::: The data
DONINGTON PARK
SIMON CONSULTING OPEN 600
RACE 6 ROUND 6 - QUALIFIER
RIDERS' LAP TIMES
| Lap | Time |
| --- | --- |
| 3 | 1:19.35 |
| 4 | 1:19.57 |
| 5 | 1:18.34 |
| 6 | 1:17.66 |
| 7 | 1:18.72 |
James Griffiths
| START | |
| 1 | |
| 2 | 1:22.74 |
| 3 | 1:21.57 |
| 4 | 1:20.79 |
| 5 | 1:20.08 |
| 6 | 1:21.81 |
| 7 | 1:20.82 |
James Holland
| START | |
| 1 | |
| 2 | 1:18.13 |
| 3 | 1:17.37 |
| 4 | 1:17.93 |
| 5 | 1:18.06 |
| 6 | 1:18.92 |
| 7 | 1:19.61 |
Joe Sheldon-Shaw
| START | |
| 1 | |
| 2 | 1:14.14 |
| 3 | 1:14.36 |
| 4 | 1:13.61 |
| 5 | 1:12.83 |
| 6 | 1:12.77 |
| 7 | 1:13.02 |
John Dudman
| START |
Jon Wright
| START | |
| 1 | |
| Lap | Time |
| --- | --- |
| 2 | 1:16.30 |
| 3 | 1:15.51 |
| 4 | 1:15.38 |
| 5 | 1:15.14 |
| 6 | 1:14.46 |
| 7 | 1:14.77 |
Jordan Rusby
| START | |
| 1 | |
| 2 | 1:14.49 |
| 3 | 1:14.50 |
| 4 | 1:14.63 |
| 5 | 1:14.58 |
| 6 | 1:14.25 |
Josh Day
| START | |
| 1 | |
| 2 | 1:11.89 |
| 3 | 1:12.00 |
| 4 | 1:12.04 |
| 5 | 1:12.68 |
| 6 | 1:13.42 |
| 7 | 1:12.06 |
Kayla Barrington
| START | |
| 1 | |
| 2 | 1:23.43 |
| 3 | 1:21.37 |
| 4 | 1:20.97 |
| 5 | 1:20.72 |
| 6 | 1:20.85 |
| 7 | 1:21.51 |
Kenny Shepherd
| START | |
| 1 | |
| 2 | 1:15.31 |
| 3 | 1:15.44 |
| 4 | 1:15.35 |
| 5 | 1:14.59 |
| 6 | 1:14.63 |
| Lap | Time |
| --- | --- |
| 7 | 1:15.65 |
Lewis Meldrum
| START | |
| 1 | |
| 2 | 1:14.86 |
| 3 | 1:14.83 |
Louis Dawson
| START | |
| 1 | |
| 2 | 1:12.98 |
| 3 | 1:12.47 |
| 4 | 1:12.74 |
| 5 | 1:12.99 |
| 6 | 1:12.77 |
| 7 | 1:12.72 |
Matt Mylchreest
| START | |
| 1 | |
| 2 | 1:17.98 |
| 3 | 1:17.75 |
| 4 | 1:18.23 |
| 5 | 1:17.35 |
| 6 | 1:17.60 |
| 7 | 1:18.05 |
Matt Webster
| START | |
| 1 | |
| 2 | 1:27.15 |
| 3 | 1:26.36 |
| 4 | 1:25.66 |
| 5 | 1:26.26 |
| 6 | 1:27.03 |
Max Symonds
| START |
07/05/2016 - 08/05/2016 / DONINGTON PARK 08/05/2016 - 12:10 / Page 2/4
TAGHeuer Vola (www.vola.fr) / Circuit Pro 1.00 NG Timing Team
::::::
▶ Aim of the task: Print all the entries exactly as written.

▶ Solution for this problem:
DONINGTON PARK
SIMON CONSULTING OPEN 600
RACE 6 ROUND 6 - QUALIFIER
RIDERS' LAP TIMES
| Lap | Time |
| --- | --- |
| 3 | 1:19.35 |
| 4 | 1:19.57 |
| 5 | 1:18.34 |
| 6 | 1:17.66 |
| 7 | 1:18.72 |
James Griffiths
| START | |
| 1 | |
| 2 | 1:22.74 |
| 3 | 1:21.57 |
| 4 | 1:20.79 |
| 5 | 1:20.08 |
| 6 | 1:21.81 |
| 7 | 1:20.82 |
James Holland
| START | |
| 1 | |
| 2 | 1:18.13 |
| 3 | 1:17.37 |
| 4 | 1:17.93 |
| 5 | 1:18.06 |
| 6 | 1:18.92 |
| 7 | 1:19.61 |
Joe Sheldon-Shaw
| START | |
| 1 | |
| 2 | 1:14.14 |
| 3 | 1:14.36 |
| 4 | 1:13.61 |
| 5 | 1:12.83 |
| 6 | 1:12.77 |
| 7 | 1:13.02 |
John Dudman
| START |
Jon Wright
| START | |
| 1 | |
| Lap | Time |
| --- | --- |
| 2 | 1:16.30 |
| 3 | 1:15.51 |
| 4 | 1:15.38 |
| 5 | 1:15.14 |
| 6 | 1:14.46 |
| 7 | 1:14.77 |
Jordan Rusby
| START | |
| 1 | |
| 2 | 1:14.49 |
| 3 | 1:14.50 |
| 4 | 1:14.63 |
| 5 | 1:14.58 |
| 6 | 1:14.25 |
Josh Day
| START | |
| 1 | |
| 2 | 1:11.89 |
| 3 | 1:12.00 |
| 4 | 1:12.04 |
| 5 | 1:12.68 |
| 6 | 1:13.42 |
| 7 | 1:12.06 |
Kayla Barrington
| START | |
| 1 | |
| 2 | 1:23.43 |
| 3 | 1:21.37 |
| 4 | 1:20.97 |
| 5 | 1:20.72 |
| 6 | 1:20.85 |
| 7 | 1:21.51 |
Kenny Shepherd
| START | |
| 1 | |
| 2 | 1:15.31 |
| 3 | 1:15.44 |
| 4 | 1:15.35 |
| 5 | 1:14.59 |
| 6 | 1:14.63 |
| Lap | Time |
| --- | --- |
| 7 | 1:15.65 |
Lewis Meldrum
| START | |
| 1 | |
| 2 | 1:14.86 |
| 3 | 1:14.83 |
Louis Dawson
| START | |
| 1 | |
| 2 | 1:12.98 |
| 3 | 1:12.47 |
| 4 | 1:12.74 |
| 5 | 1:12.99 |
| 6 | 1:12.77 |
| 7 | 1:12.72 |
Matt Mylchreest
| START | |
| 1 | |
| 2 | 1:17.98 |
| 3 | 1:17.75 |
| 4 | 1:18.23 |
| 5 | 1:17.35 |
| 6 | 1:17.60 |
| 7 | 1:18.05 |
Matt Webster
| START | |
| 1 | |
| 2 | 1:27.15 |
| 3 | 1:26.36 |
| 4 | 1:25.66 |
| 5 | 1:26.26 |
| 6 | 1:27.03 |
Max Symonds
| START |
07/05/2016 - 08/05/2016 / DONINGTON PARK 08/05/2016 - 12:10 / Page 2/4
TAGHeuer Vola (www.vola.fr) / Circuit Pro 1.00 NG Timing Team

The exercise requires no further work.